C’est une tradition que d’honorer des dirigeants, sinon nous ne discutons avec personne, nous n’avons aucune relation. Il y a quelques semaines, nous avons accueilli ceux qu’on présente comme les adversaires de l’Arabie saoudite, je veux parler du président iranien. Quelle est la force de la diplomatie française ? C’est de parler avec tout le monde.

Nous avons cette relation avec l’Arabie saoudite et parfois il faut souligner cet engagement. Moi je ne me cache pas, vous savez. La diplomatie, c’est quelque chose d’extrêmement compliqué. Et en ce moment, dans le Moyen-Orient, où il y a cette confrontation entre sunnites et chiites … (il ne termine pas sa phrase). »

Dans un cynique échange de mails révélé par Causette, ledit directeur de la section Afrique du Nord et Moyen-Orient recommandait ainsi :

“Il faut que ce soit discret vis-à-vis des médias mais sans dissimulation (…), si on nous interroge on répondra lutte contre Daech et partenariat économique et strategique. Rajoutons, pour faire bonne mesure, des éléments droit de l’Homme dans les éléments de langage bien sûr… »

Des éléments « droit de l’Homme » que Manuel Valls aura à peine effleurés ce mardi matin sur RMC.

Le Premier ministre décide en tout cas de revendiquer la relation de la France avec l’Arabie saoudite. Une relation décryptée par Marianne cette semaine dans un dossier de douze pages qui pointe les liaisons dangereuses entre les deux pays. A la lumière de plusieurs documents exclusifs que nous révélons, notamment des télégrammes diplomatiques, l’instrumentalisation de la France par le royaume saoudien pour faire pression sur l’administration Obama sur le dossier syrien est manifeste.
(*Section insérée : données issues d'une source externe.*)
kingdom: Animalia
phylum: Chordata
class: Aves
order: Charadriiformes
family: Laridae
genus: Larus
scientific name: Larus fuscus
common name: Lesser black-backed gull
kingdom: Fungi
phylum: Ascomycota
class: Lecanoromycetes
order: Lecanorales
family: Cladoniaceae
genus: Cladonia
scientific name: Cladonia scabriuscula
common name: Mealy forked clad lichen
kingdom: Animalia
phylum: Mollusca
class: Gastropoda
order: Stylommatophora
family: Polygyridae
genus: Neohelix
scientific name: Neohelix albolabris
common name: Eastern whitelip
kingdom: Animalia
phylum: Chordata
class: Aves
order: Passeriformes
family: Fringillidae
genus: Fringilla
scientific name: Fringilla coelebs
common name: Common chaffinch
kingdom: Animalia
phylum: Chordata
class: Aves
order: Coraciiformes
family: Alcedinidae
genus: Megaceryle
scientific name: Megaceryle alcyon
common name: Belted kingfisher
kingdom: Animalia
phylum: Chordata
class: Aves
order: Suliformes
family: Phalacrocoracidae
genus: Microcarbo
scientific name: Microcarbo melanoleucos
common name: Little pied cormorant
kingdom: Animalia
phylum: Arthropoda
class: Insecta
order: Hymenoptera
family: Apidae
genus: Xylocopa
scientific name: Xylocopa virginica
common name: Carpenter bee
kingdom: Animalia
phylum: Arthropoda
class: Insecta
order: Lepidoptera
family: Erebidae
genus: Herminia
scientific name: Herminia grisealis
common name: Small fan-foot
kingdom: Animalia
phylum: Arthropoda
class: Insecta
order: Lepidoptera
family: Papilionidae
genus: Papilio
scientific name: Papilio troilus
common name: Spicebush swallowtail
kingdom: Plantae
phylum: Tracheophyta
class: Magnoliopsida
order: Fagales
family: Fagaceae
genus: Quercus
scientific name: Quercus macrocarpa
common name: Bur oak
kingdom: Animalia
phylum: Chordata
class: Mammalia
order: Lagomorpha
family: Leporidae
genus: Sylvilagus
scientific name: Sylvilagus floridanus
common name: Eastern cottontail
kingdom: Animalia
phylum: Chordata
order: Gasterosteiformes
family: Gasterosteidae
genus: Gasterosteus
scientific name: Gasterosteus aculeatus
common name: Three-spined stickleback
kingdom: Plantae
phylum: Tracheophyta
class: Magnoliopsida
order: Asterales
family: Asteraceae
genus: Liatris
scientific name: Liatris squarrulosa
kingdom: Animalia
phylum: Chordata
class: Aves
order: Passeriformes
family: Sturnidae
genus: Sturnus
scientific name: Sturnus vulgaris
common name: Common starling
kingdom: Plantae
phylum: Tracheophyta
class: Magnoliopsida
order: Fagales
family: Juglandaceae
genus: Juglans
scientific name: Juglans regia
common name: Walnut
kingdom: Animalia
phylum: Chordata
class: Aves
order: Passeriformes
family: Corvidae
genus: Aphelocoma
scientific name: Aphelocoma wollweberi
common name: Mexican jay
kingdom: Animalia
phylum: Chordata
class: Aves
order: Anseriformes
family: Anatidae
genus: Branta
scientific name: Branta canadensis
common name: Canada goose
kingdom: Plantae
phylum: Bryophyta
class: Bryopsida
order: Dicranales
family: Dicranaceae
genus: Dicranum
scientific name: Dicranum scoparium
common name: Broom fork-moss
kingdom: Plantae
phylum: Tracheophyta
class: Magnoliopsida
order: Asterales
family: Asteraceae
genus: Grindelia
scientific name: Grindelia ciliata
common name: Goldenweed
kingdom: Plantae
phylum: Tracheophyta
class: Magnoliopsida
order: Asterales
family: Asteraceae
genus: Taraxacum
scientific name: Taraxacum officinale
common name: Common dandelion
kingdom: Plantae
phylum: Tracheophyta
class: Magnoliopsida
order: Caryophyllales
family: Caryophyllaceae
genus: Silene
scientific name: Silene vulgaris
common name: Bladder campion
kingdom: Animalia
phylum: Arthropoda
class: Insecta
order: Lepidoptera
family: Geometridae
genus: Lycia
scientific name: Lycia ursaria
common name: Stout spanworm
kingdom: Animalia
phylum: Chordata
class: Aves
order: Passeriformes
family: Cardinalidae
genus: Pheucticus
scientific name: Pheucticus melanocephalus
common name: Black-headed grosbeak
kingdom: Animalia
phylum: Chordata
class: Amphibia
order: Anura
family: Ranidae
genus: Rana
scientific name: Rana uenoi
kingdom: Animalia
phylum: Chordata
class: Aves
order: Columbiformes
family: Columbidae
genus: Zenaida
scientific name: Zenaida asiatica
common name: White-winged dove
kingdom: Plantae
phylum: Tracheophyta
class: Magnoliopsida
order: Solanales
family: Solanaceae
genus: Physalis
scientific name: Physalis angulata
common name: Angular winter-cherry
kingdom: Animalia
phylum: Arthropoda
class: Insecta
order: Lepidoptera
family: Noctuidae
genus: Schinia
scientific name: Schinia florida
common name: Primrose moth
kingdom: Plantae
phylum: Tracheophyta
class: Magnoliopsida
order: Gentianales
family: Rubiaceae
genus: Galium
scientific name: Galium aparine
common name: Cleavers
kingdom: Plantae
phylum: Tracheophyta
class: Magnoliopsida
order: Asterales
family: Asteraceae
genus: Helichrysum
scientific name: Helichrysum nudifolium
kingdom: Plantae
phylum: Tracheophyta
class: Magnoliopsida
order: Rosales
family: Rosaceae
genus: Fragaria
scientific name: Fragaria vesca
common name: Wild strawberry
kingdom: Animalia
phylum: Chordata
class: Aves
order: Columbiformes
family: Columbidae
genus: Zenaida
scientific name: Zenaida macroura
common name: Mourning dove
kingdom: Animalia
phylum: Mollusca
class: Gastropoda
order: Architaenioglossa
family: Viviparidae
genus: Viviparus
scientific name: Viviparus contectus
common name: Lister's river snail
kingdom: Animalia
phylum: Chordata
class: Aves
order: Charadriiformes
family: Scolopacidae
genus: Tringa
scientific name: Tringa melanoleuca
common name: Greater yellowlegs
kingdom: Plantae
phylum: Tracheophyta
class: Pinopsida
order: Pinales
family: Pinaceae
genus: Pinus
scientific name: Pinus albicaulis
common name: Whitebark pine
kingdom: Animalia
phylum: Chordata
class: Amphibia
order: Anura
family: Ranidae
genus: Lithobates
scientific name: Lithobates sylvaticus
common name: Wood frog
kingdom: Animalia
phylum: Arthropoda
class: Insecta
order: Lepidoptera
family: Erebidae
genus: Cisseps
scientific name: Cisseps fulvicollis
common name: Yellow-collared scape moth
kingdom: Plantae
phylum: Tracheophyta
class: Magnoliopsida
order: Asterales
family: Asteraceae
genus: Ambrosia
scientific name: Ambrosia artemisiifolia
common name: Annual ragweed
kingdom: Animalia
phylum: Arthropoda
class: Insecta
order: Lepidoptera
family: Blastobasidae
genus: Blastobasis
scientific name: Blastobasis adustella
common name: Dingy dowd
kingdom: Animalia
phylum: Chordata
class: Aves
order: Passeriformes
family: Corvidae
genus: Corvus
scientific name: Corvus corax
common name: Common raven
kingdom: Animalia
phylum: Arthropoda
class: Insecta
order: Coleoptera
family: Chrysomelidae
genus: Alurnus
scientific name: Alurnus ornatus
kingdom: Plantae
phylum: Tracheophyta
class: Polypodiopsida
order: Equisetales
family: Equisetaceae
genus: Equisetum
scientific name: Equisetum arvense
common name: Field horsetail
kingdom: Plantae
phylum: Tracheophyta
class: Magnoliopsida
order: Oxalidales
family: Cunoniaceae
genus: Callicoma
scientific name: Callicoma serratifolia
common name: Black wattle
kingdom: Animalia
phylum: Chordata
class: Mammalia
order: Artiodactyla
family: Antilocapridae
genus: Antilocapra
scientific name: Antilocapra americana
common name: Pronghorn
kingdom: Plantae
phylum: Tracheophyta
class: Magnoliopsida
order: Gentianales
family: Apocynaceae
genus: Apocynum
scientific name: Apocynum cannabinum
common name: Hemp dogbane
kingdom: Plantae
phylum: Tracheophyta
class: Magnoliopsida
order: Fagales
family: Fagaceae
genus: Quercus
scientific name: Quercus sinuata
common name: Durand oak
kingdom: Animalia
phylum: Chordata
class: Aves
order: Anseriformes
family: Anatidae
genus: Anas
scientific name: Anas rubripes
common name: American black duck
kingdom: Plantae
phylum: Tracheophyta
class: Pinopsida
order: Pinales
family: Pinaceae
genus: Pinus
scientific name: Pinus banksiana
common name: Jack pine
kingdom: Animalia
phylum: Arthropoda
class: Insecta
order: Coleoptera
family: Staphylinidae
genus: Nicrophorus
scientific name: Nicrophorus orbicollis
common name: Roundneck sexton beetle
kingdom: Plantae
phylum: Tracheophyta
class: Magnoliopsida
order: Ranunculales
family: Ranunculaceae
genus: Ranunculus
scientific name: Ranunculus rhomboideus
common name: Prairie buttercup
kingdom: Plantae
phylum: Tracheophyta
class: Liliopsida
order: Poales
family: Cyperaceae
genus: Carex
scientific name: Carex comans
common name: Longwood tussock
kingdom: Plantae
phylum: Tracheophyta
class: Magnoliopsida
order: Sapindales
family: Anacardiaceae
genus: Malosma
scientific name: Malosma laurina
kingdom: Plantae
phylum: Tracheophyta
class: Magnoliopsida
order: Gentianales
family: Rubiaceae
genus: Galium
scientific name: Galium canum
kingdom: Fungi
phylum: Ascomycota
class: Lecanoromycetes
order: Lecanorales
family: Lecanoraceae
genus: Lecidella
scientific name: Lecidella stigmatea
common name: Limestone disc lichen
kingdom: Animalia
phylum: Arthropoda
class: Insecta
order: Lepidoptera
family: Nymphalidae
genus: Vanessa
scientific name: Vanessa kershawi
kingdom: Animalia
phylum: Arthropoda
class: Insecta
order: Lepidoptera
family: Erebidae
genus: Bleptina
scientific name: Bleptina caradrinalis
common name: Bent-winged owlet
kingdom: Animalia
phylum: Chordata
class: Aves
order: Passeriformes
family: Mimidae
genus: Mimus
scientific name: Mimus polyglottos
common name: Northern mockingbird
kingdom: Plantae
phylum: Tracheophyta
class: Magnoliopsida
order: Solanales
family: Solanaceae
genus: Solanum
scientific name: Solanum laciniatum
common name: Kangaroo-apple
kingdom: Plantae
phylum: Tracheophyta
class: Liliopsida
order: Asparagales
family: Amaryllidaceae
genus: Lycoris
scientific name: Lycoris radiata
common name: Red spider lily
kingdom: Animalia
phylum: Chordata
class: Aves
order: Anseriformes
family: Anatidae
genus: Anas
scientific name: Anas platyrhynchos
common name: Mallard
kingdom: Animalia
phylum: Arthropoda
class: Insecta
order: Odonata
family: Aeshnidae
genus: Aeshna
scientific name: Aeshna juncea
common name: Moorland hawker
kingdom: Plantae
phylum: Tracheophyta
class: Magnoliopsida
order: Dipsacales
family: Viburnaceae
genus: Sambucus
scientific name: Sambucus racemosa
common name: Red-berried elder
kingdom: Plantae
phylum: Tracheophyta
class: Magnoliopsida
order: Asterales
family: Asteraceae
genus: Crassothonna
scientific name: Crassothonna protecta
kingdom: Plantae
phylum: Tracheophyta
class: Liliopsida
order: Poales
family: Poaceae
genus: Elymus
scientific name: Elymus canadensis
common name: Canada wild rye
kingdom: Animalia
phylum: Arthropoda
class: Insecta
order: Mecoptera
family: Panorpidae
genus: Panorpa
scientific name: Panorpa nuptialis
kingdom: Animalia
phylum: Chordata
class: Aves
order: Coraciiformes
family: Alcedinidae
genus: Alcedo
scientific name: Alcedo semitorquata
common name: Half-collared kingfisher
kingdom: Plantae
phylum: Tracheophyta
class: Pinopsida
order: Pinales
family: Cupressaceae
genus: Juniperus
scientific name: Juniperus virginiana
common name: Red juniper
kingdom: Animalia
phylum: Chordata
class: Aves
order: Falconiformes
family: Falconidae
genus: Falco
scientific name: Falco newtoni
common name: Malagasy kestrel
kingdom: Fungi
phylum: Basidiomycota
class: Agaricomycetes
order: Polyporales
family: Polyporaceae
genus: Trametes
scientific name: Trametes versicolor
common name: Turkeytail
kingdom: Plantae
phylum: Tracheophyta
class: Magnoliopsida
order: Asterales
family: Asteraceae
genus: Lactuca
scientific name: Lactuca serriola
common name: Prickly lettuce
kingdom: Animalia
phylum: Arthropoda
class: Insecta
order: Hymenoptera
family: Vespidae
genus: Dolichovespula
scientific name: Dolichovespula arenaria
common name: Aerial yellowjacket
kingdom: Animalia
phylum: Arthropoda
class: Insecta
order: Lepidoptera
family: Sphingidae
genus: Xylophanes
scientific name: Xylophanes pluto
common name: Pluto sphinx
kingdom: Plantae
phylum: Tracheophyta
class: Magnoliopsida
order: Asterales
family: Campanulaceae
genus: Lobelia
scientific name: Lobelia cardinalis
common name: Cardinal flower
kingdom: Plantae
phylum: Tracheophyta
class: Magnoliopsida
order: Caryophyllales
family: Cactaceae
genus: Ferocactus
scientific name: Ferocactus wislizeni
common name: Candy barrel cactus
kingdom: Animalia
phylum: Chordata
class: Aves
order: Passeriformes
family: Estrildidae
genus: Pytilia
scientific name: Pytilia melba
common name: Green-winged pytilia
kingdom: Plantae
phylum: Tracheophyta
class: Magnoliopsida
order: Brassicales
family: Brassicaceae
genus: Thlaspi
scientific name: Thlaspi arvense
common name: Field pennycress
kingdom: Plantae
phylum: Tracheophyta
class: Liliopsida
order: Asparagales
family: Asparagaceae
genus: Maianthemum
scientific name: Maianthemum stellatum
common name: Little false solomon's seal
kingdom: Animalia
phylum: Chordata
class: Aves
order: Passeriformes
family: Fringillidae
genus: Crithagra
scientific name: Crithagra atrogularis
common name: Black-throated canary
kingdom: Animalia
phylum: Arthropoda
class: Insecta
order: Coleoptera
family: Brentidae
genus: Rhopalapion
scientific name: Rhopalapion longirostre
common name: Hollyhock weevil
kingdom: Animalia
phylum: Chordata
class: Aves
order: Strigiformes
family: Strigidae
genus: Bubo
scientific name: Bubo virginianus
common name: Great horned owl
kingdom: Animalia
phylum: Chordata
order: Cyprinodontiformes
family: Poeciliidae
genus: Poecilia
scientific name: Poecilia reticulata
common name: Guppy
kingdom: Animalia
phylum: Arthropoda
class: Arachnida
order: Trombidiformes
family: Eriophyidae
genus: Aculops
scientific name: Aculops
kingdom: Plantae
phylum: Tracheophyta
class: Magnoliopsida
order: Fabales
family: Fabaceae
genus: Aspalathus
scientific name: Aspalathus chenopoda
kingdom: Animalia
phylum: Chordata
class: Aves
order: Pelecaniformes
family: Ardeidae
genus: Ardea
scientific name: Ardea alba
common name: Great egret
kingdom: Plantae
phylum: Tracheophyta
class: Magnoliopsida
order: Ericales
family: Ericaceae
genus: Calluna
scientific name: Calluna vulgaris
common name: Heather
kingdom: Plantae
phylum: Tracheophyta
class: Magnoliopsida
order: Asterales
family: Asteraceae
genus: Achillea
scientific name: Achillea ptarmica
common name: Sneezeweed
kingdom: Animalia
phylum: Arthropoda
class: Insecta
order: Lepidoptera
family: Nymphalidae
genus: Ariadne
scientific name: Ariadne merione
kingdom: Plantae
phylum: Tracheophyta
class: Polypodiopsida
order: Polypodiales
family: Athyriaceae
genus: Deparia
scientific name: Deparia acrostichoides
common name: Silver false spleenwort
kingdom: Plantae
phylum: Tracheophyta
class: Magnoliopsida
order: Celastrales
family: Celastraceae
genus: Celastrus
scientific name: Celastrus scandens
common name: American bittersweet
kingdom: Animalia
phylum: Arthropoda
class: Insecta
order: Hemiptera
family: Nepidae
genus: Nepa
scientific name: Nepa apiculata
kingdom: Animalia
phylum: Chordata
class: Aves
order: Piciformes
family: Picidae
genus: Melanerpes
Malgré plusieurs alertes, les autorités françaises ont préféré se préoccuper de conclure plusieurs grands contrats entre des entreprises françaises et l’Arabie saoudite. Espérant récupérer quelque 30 milliards d’euros de contrats en début de quinquennat, les déconvenues de cette « diplomatique économique » ont pourtant été particulièrement nombreuses et au final, bien peu de signatures ont abouti.